Prompt => Copy each line of the following material that has the string "button".

Data shown =>
== == ==
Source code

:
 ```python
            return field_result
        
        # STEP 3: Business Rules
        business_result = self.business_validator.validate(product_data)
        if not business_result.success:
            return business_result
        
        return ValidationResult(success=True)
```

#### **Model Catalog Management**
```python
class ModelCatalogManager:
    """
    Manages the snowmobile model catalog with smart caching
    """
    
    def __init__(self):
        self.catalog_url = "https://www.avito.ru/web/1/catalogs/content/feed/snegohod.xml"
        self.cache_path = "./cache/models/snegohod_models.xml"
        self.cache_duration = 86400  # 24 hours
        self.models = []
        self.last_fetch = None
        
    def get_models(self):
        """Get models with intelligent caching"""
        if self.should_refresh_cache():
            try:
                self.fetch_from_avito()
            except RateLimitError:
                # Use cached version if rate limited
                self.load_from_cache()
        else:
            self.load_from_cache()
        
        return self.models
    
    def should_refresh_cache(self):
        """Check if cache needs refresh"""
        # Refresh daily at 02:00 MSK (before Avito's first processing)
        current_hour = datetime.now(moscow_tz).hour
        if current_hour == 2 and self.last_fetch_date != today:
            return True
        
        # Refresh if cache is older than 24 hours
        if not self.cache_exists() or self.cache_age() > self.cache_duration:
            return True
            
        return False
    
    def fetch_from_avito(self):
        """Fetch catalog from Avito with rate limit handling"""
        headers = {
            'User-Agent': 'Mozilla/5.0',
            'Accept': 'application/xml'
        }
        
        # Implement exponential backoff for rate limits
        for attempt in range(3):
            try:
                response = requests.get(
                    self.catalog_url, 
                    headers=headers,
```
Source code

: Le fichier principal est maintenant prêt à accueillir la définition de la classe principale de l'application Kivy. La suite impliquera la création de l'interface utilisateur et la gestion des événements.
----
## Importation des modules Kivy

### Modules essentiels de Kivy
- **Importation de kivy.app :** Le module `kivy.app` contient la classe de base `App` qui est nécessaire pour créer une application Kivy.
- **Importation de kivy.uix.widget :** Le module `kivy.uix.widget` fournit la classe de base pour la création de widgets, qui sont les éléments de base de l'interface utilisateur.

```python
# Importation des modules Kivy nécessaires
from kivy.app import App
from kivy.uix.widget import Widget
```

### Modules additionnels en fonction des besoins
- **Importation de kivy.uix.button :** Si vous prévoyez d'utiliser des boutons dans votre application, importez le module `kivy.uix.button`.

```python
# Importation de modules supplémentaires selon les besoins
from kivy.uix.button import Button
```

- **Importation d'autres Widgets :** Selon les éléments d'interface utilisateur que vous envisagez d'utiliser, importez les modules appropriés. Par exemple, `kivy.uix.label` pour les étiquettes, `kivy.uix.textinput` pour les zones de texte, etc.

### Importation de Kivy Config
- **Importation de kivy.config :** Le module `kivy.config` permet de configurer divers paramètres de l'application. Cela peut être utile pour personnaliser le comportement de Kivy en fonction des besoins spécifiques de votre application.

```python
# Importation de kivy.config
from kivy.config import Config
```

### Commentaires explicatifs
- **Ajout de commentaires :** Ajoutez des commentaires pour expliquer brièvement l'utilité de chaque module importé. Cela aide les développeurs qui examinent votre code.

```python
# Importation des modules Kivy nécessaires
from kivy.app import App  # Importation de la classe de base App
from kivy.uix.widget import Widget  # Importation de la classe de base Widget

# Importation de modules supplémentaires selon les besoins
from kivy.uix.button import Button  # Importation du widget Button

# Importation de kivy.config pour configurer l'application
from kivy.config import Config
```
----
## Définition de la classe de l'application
== == ==
Result below =>
- **Importation de kivy.uix.button :** Si vous prévoyez d'utiliser des boutons dans votre application, importez le module `kivy.uix.button`.
from kivy.uix.button import Button
from kivy.uix.button import Button  # Importation du widget Button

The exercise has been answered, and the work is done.